● **Objectives**:
1. In the chromatography procedure, rewrite the paragraph beginning "This can be done while waiting" as a short bulleted list that keeps its main facts.
2. Decide whether each statement agrees with the chromatography procedure. Answer yes or no, and quote the words from the procedure that settle it.
(a) About 500 mg of the mixture is weighed into a 25 mL Erlenmeyer.
(b) Fraction 3 is eluted with pure chloroform.
(c) Each group has to run three TLC plates.
3. Continue the chromatography procedure from its last sentence.

● **Text passage**:
3) Weigh approximately 500 mg of the fluorene/fluorenone mixture to the nearest milligram into a 25 mL Erlenmeyer. Add 3 drops of chloroform to dissolve as much of the mixture as possible. Carefully transfer the solution directly to the top of the silica gel in the column (not down the side of the glass tube). Add another 3 drops and repeat the process. Repeat once more if necessary, but excess chloroform in the column at this time will make the eluting solvent too polar. Prepare 10 ml of 9:1 (v:v) pet ether:chloroform and pass this solution through the column. Collect the eluate (the liquid that has passed out the stopcock) with one of the clean, pre-weighed Erlenmeyer flasks. As the final milliliters of 9:1 petroleum ether:chloroform descend, prepare and add 10 ml of 4:1 pet ether:chloroform (fraction 2). For each fraction, remove the solvent by evaporation as described above (steam bath, splinter, remove splinter, remove solvent fumes) and re-weigh. The results are tabulated with headings (left to right): Fraction Number, Solvent, Mass, Remarks (such as "crystals -light yellow, mp of.." or "oil" or "nothing" or "not enough to analyze"). Fraction 3 is eluted with 1:1 petroleum ether:chloroform, and fraction 4 and 5 are eluted with pure chloroform.  A final fraction with reagent (not washing grade) acetone may be necessary to strip the final fraction (yellow - an extra pre-weighed Erlenmeyer flask is prepared as a back-up.)

Thin Layer Chromatography (TLC):  Each group has to perform two TLC plates.

1.  This can be done while waiting for column chromatography fractions (step 3) below. Place and develop three spots on a silica gel TLC plate: pure fluorene, pure fluorenone, (from the reagent shelf) and the mixture you are to separate. Use a developing jar with a 9:1 mixture of hexane:chloroform as the developing solvent.  Repeat until a good TLC plate is obtained.

2.  For the second plate, spot all the fractions that you collected above and the mixture of fluorene and fluorenone.  From the TLC plate, indicate which fractions are pure in your results and discussion. 

Repeat the chromatography as necessary to obtain a clean separation of each of the components.  You should provide a satisfactory accounting of the amounts submitted and obtained from the chromatographic process.

● **Provided records**:
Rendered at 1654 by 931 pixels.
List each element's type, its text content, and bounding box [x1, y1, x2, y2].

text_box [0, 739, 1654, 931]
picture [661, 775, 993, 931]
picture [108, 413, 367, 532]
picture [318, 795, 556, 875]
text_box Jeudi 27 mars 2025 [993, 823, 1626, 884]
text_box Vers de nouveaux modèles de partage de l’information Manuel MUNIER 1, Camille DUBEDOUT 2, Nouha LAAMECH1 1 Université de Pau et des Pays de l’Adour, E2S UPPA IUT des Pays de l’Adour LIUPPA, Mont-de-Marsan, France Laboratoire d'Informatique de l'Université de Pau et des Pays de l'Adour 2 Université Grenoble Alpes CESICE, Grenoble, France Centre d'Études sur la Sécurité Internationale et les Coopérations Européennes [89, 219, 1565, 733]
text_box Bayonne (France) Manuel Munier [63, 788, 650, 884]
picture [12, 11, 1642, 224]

● **Answers for this exercise**:
1.
- This can be done while waiting for the column chromatography fractions.
- Place and develop three spots on a silica gel TLC plate: pure fluorene, pure fluorenone (from the reagent shelf), and the mixture to be separated.
- Use a developing jar with 9:1 hexane:chloroform as the developing solvent.
- Repeat until a good TLC plate is obtained.

2.
(a) Yes: "Weigh approximately 500 mg of the fluorene/fluorenone mixture to the nearest milligram into a 25 mL Erlenmeyer."
(b) No: "Fraction 3 is eluted with 1:1 petroleum ether:chloroform, and fraction 4 and 5 are eluted with pure chloroform."
(c) No: "Each group has to perform two TLC plates."

3.
Each group should obtain and melting points and interpret IR spectra of the two compounds found among the fractions obtained. Pay particular attention to absorptions at 1715 cm-1 for one compound and at 2950 cm-1 for the other. Using available spectra from the Internet, check your samples for contamination from the other compound in the mixture you separated.

Some points to be addressed in your report:

1. From the TLC of the starting mixture, what are the approximate amounts of fluorene and of fluorenone? 

2. Were the relative Rf values as you expected? Explain.

3. From the melting points of the fractions obtained in the column chromatography, was the order of elution (i.e., fluorenone before fluorene or vice versa) in the order you expected? Why?

4.  Using the masses of the fractions from the column chromatography, give a more quantitative figure for the percents of fluorene and fluorenone.

5. Did the masses of the fractions sum to the mass of mixture you submitted to column chromatography?

6.  Do your IR spectra support the notion as to which compound (the more polar or less polar) should elute first from the column?   Explain.

References:

"Mayo et al.": Mayo, D.W., Pike, R.M., Butcher, S.S. and Trumper, P.K. Microscale Techniques for the Organic Laboratory; Wiley: New York, 1991

"Handbook": any of the recent editions of: Weast, R.D. Handbook of Chemistry and Physics; The Chemical Rubber Co.: Cleveland, 1960-present.

"Aldrich Price List": any addition of Aldrich Handbook of Fine Chemicals; Aldrich Chemical Co.: Milwaukee, 1970-present.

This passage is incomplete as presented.